What will the Internet look like by year 2025? This was precisely the question to The Pew Research Center when asked by a group of "thinkers in science and technology," as reported by The Wall Street Journal. This question came at the right juncture when the Internet turned 25 years on Wednesday.

As a head start, below is a concise explanation by The Pew Research Center of what can be expected from the research:

"Experts predict the Internet will become 'like electricity' - less visible, yet more deeply embedded in people's lives for good and bad." Here are some of the responses from "Digital Life in 2025" as reported by WSJ. The complete report can be found on The Pew Research Center's site.

'Tailor-Made' World

Devices might have their own patterns of communication, "social networks,' which they use to share information. As David Clark, senior research scientist at MIT puts it, "more and more, humans will be in a world in which decisions are being made by an active set of cooperating devices. The Internet (and computer-mediated communication in general) will become more pervasive but less explicit and visible."

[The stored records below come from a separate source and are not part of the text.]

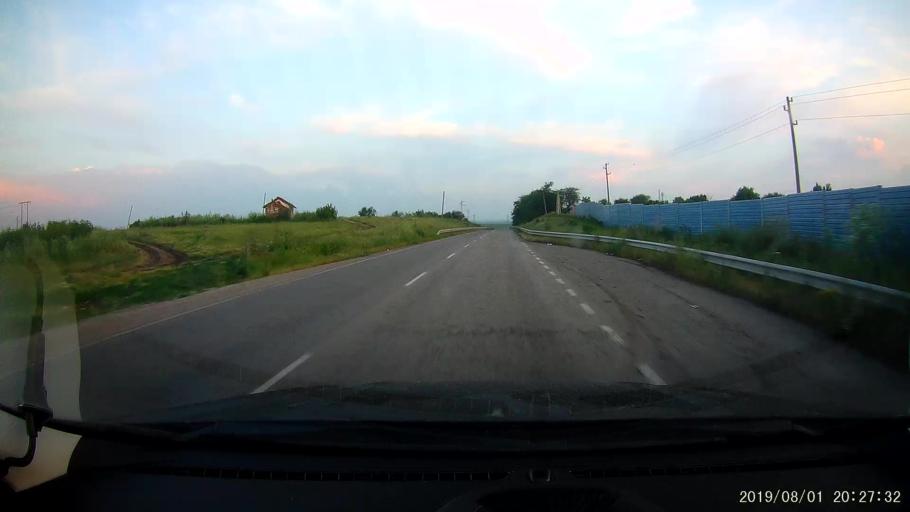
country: BG
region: Yambol
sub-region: Obshtina Elkhovo
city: Elkhovo
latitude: 42.1786
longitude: 26.5844
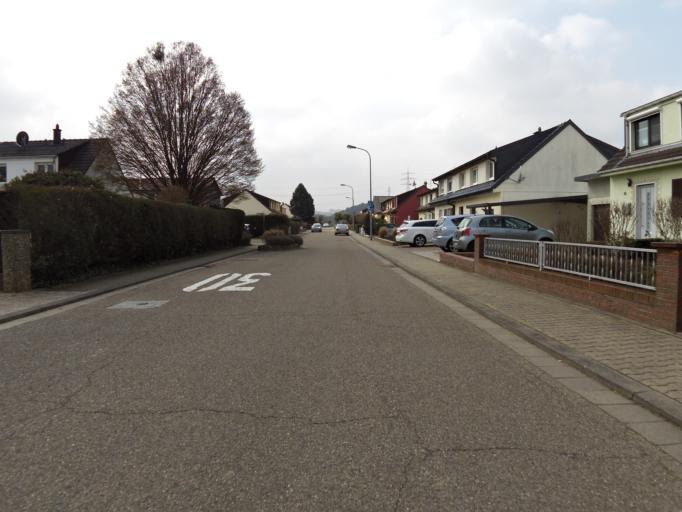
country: DE
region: Rheinland-Pfalz
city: Grunstadt
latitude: 49.5796
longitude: 8.1583
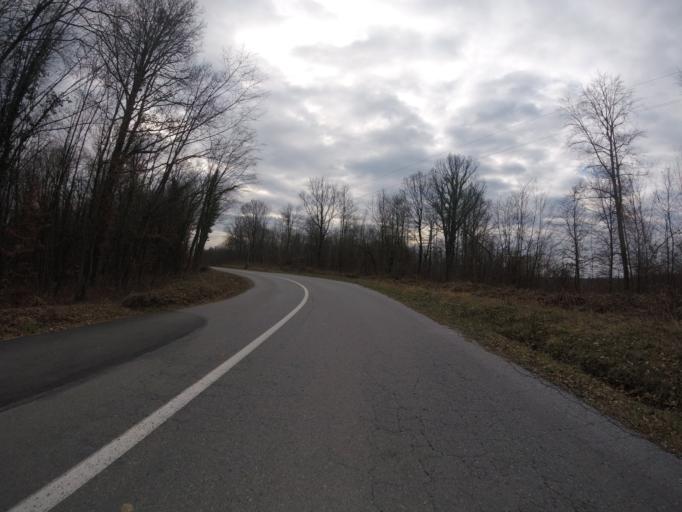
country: HR
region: Zagrebacka
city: Mraclin
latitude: 45.5453
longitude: 16.0569
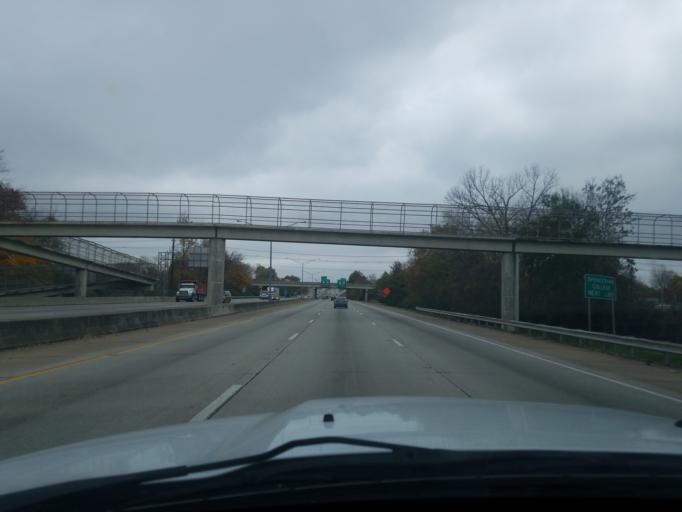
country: US
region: Kentucky
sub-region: Jefferson County
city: Shively
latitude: 38.1866
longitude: -85.7982
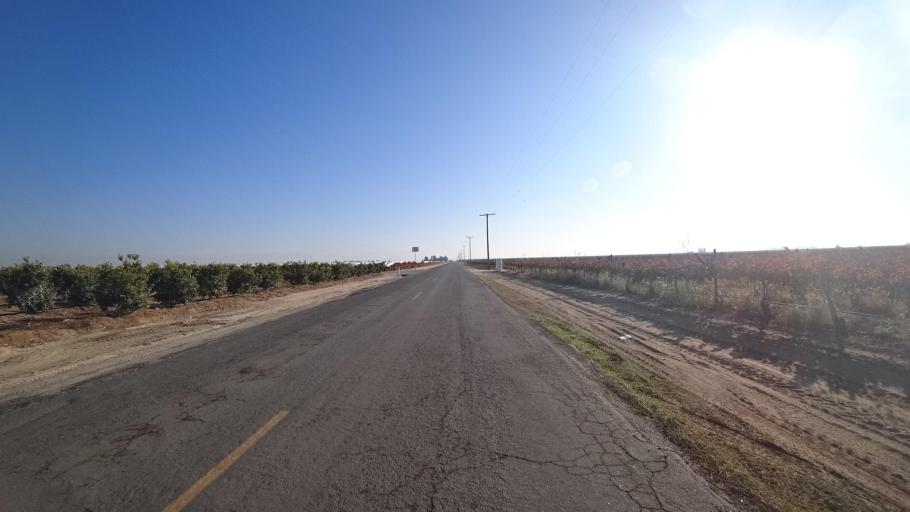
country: US
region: California
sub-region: Kern County
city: Delano
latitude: 35.7686
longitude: -119.2016
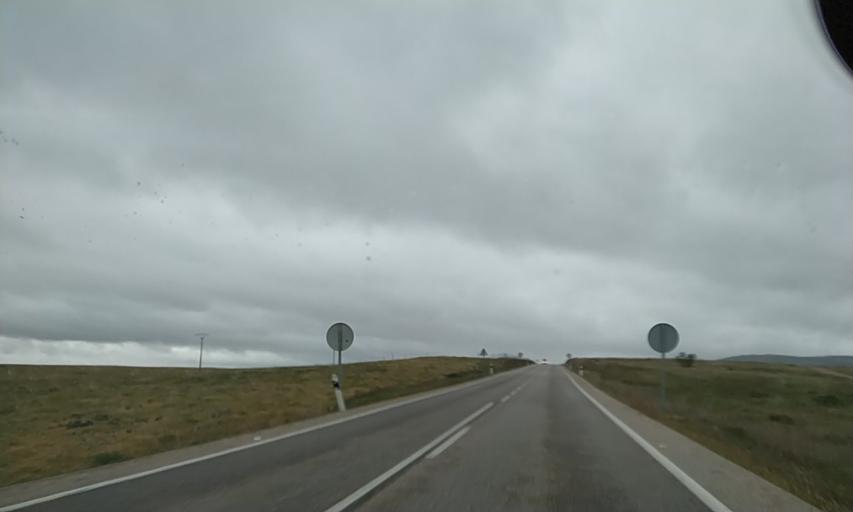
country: ES
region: Extremadura
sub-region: Provincia de Caceres
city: Caceres
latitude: 39.5170
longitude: -6.3973
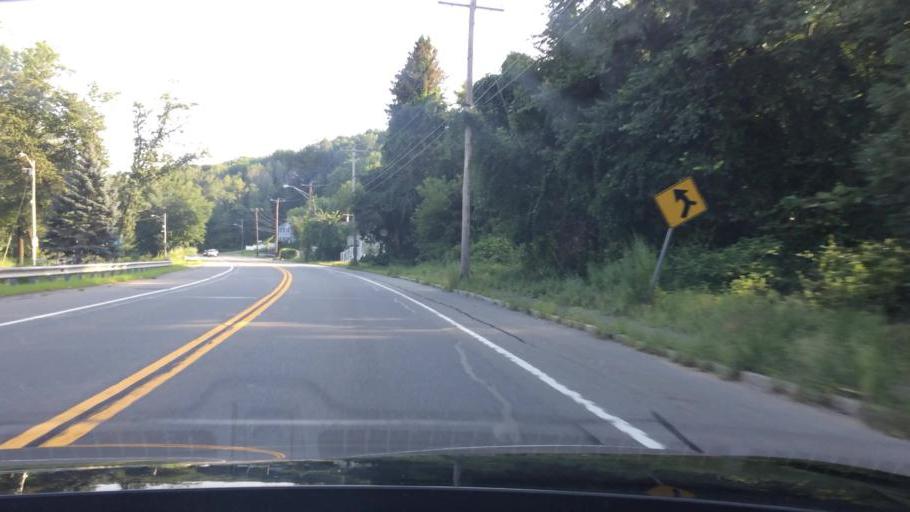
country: US
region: Massachusetts
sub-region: Essex County
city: Haverhill
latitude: 42.7718
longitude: -71.1327
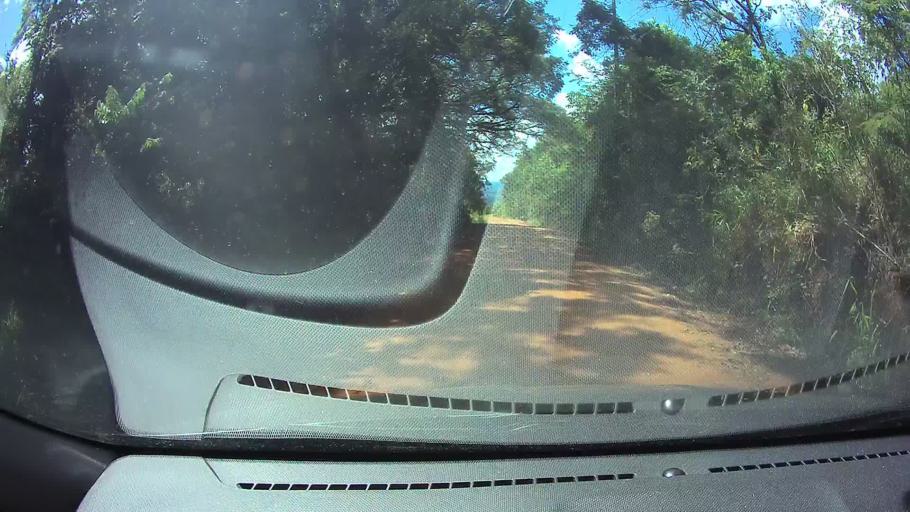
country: PY
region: Paraguari
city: La Colmena
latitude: -25.9409
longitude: -56.7793
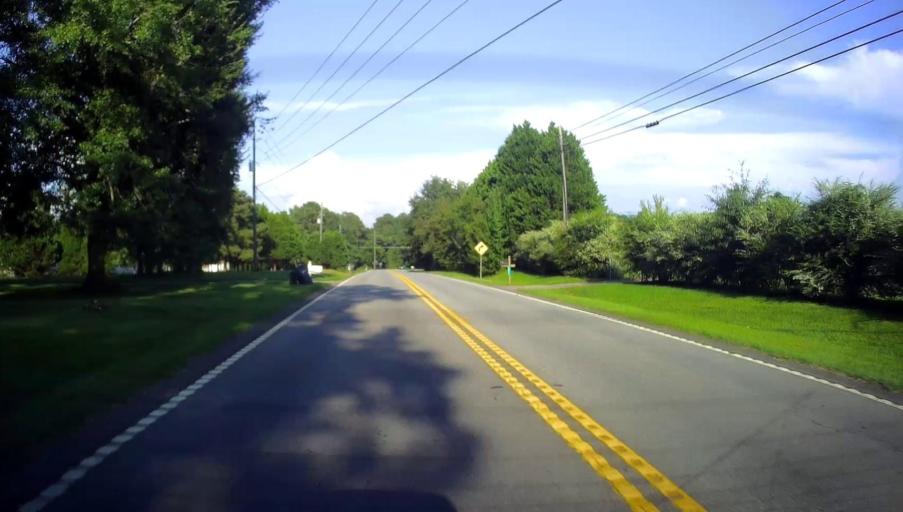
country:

Uninterrupted Connectivity 24/7

"There will be increased franchise and information sharing. There will be changes to business models to adapt to the economics of digital communication and storage. We may finally get to Internet voting, but only if we have really strong authentication methods available. Privacy must be improved but transparency about what information is retained about users also has to increase. More business will be born online with a global market from the beginning. Massive open online courses will become important revenue streams," Vint Cerf, Google vice president, wrote.

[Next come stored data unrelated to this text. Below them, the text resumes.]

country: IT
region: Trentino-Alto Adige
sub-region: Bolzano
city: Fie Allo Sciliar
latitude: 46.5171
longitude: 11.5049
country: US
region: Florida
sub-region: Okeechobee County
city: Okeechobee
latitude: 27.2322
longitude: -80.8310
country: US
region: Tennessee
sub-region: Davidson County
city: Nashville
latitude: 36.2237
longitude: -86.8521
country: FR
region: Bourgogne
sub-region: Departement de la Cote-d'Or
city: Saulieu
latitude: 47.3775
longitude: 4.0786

Wearable Devices Doubling as Personal Medical Assistant

According to Aron Roberts, software developer at the University of California, Berkeley, "We may well see wearable devices and/or home and workplace sensors that can help us make ongoing lifestyle changes and provide early detection for disease risks, not just disease." He writes, "We may literally be able to adjust both medications and lifestyle changes on a day-by-day basis or even an hour-by-hour basis, thus enormously magnifying the effectiveness of an ever more understaffed medical delivery system."

Education as a Powerful Tool

According to Hal Varian, chief economist for Google, "The biggest impact on the world will be universal access to all human knowledge. The smartest person in the world currently could well be stuck behind a plough in India or China. Enabling that person - and the millions like him or her - will have a profound impact on the development of the human race. Cheap mobile devices will be available worldwide, and educational tools like the Khan Academy will be available to everyone. This will have a huge impact on literacy and numeracy and will lead to a more informed and more educated world population."

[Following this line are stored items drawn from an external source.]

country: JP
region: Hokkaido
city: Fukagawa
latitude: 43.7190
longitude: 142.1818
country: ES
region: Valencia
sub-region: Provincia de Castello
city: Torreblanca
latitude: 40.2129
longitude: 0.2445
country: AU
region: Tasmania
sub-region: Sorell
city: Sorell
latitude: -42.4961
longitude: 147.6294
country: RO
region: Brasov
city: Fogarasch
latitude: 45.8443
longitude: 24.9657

The World That we Might 'Not' Want to Live in

Llewellyn Kriel, CEO of TopEditor International Media Services, wrote, "Everything - everything - will be available online with price tags attached. Cyber-terrorism will become commonplace. Privacy and confidentiality of any and all personal will become a thing of the past. Online 'diseases' - mental, physical, social, addictions (psycho-cyber drugs) - will affect families and communities and spread willy-nilly across borders. The digital divide will grow and worsen beyond the control of nations or global organizations such as the UN. This will increasingly polarize the planet between haves and have-nots. Global companies will exploit this polarization. Digital criminal networks will become realities of the new frontiers. Terrorism, both by organizations and individuals, will be daily realities. The world will become less and less safe, and only personal skills and insights will protect individuals."

Switch from 'Conservative' to 'Connected and Well-Informed' Government

Paul Babbitt, an associate professor at Southern Arkansas University, said, "Governments will become much more effective in using the Internet as an instrument of political and social control. That is, filters will be increasingly valuable and important, and effective and useful filters will be able to charge for their services. People will be more than happy to trade the free-wheeling aspect common to many Internet sites for more structured and regulated environments."

Helter-Skelter World

"What happens the first time you answer the phone and hear from your mother or a close friend, but it's actually not, and instead, it's a piece of malware that is designed to social engineer you. What kind of a world will we have crossed over into? I basically began as an Internet Utopian (think John Perry Barlow), but I have since realized that the technical and social forces that have been unleashed by the microprocessor hold out the potential of a very Dystopian world that is also profoundly in egalitarian. I often find myself thinking, 'Who said it would get better?'" John Markoff, the senior Science writer at the New York Times, said.

What do you think will 2025 and beyond be like?